与父亲的一通电话
和父亲打电话,他说亲戚决定不要脸地接着吸血。聊到人在这环境里如何活着,不小心提到奶奶,她那么好,从未见过一个人向善之心如此强烈,结局呢?癌痛那么痛,痛了三年去世。没有忍住,哭了,但父亲已经很郁结烦闷,并因此而失眠、肠胃功能严重失调,不能再让他感到我很压抑,于是只能大张嘴,吐气却要很轻很轻,不能被察觉有异,或是牵拉嘴角与咬紧牙槽交替,耳机放大颌下关节紊乱发出的摩擦声。这些天一直压着我的,与自己的委屈其实关系并不那么大。只是看到这家庭结构,这人生,唉。安慰他,不要再想别人了,包括我弟,孩子既然生出来了,他自己就会长大(假话);我自己会找出路,不用担心(半真半假);劝他和亲戚撕破脸,别管他们死活(真话);这样的年代,无论发生什么,照顾自己的身心最重要(强烈的真话)。
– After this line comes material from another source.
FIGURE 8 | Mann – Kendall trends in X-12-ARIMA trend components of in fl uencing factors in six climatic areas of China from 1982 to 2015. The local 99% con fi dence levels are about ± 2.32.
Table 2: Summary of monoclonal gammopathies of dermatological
每次发生了什么丑陋恶心悲哀的事,母亲都会叮嘱父亲,千万不能让我知道。父亲说,即使他们谁都不告诉,我也能察觉出来,没用的。况且这些事有什么说不得的,我有思考能力。我没有告诉他,母亲担心的不是我不会思考,她害怕的恰是我具备思考能力。父亲又说,母亲知道他朋友跳海自杀的消息时,叮嘱他千万不可以告诉我。但其实他们不知道的是,在那位朋友自杀的同一天,我因为尝试跳地铁而被警察强行送进医院。那位朋友的自杀又有什么说不得的呢,母亲或许担心这件事会trigger到有自杀倾向的我吧。但自杀不是刮彩票,不会看到有人中了奖便跟着投注。她常说我是看了太多网上乱七八糟的信息和书,胡思乱想脑子才会坏掉。真是无语,那些书再怎么乱七八糟,又哪会比家庭,比生活更污浊。在这种环境里成长,哪有那么容易找到比现实更恶心的文艺作品。我们一直以来的生活难道不是比一个末流创作者写出的刻奇小说更毛骨悚然,更无可奈何吗?
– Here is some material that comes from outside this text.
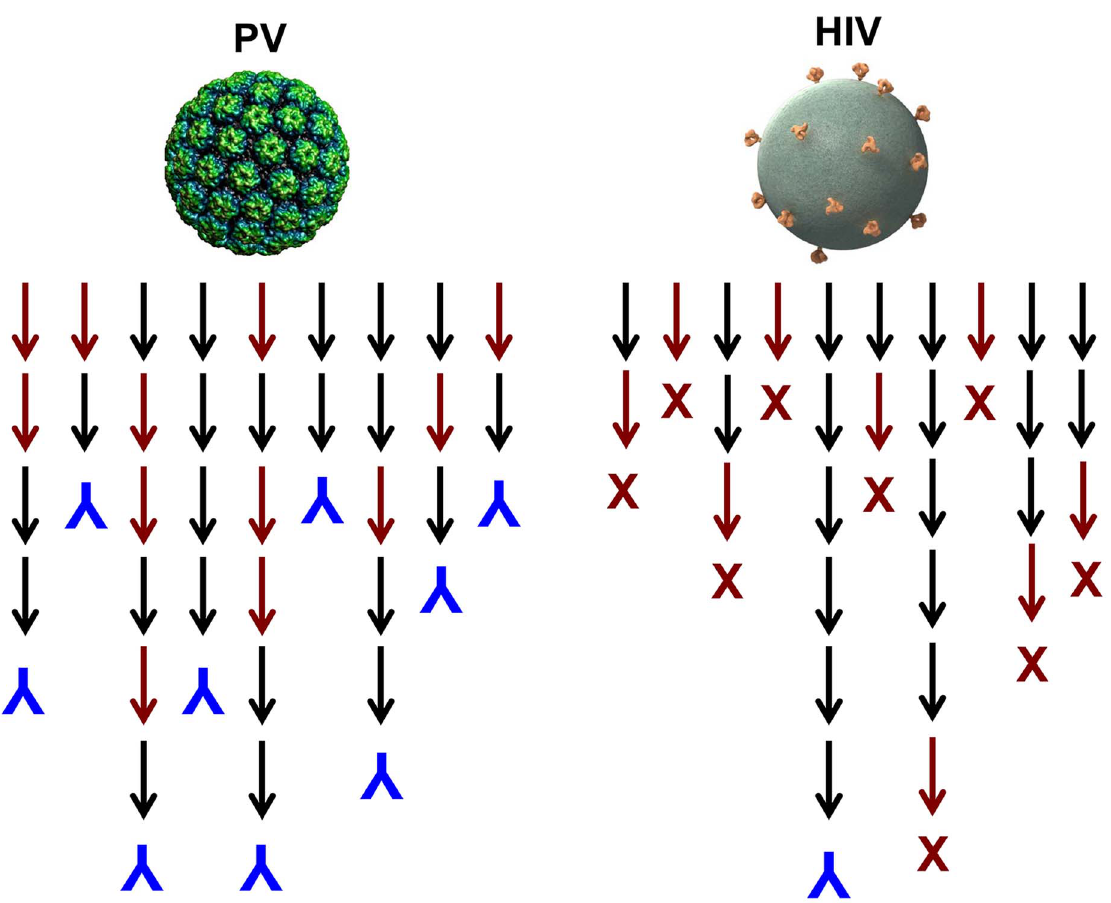
Figure 2. Model for the induction of neutralizing antibodies by high-density versus low-density epitope display. Black arrows represent antibody species during lineage evolution that are not reactive with self; red arrows represent species that are reactive with self. Inverted blue Ys denote B cell lineages that result in production of a virion binding antibody; red Xs denote deletion or tolerization of a self-reactive B cell lineage.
父亲又提,说他大年初一与那位自杀的朋友去寺庙烧香。他像往常一样,点燃三炷香,举过头顶,拜了三拜,将香插进观音嬷座前的香炉里。当他起身欲走时,三炷香突然其其倒下,点燃香炉底部的死灰。一个多月后,朋友就离开了。最近发生好多事,想到年初一的香,他心里发怵。打电话问道士,道士说这象征命硬,好兆头,能助他顺利渡过难关,有惊无险。唉,唉,希望吧,希望吧,毕竟道士也没料到在外人看来一生顺遂的朋友会突然自杀。不知该说什么,于是只好不断重复,这样的年代人也是无可奈何啊,这样的年代人也是无可奈何啊,照顾好自己的身心最重要,照顾好自己的身心最重要,孩子生下来他自己会长大,孩子生下来他自己会长大。
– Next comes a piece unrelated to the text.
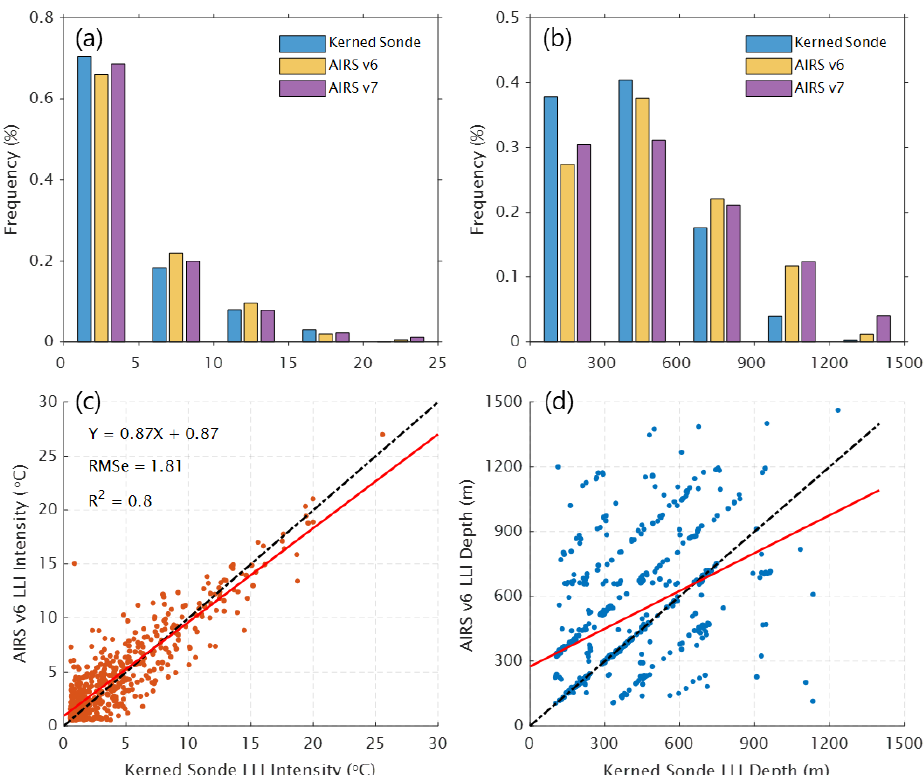
Figure 8. Comparisons of LLI depths and intensities. The frequency distributions of LLI intensity and depth are shown in panels ( a , b ) using bin sizes of 5 °C and 300 m, respectively. The correlations of LLI intensities and depths between the AIRS v6 and kerned sonde profiles are shown in panels ( c , d ). The identity (1:1) line is shown in a black chain line, and a line representing linear regression is shown in red. Regression statistics are also shown.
希望他晚上能睡好,希望他明早起来肠胃不紊乱。就这样吧。
(喜欢在跑步的时候想事情,想了些什么,跑完全忘了。不过这些思考的影子,或许积压在潜意识里吧,在写作时化为飘忽或坚实的意象,轻拂或重重砸在文字里。今天跑步时听的播客,又是Yiyun Li的采访。每因预感重击即将到来而涣散崩裂,都会听Yiyun Li或Hannah Arendt。以往,我或许会拉上窗帘不分昼夜地颓废下去,但如今能够被浪费的机会不多了,于是感恩她们在精神上的托举。人要与哪个时代的哪位个体产生复杂的精神连结,是不由己的,无论那位个体有着怎样的经历,是善是恶。
看到家人,觉得自己没有犯下那么严重的错误,准确点说,是还未犯下那么严重的错误,不过是因为还没有活到能犯严重错误的时刻。隐隐感到害怕,担忧提前得见人们犯错境况的一角,是为了预支未来对己身的宽容。)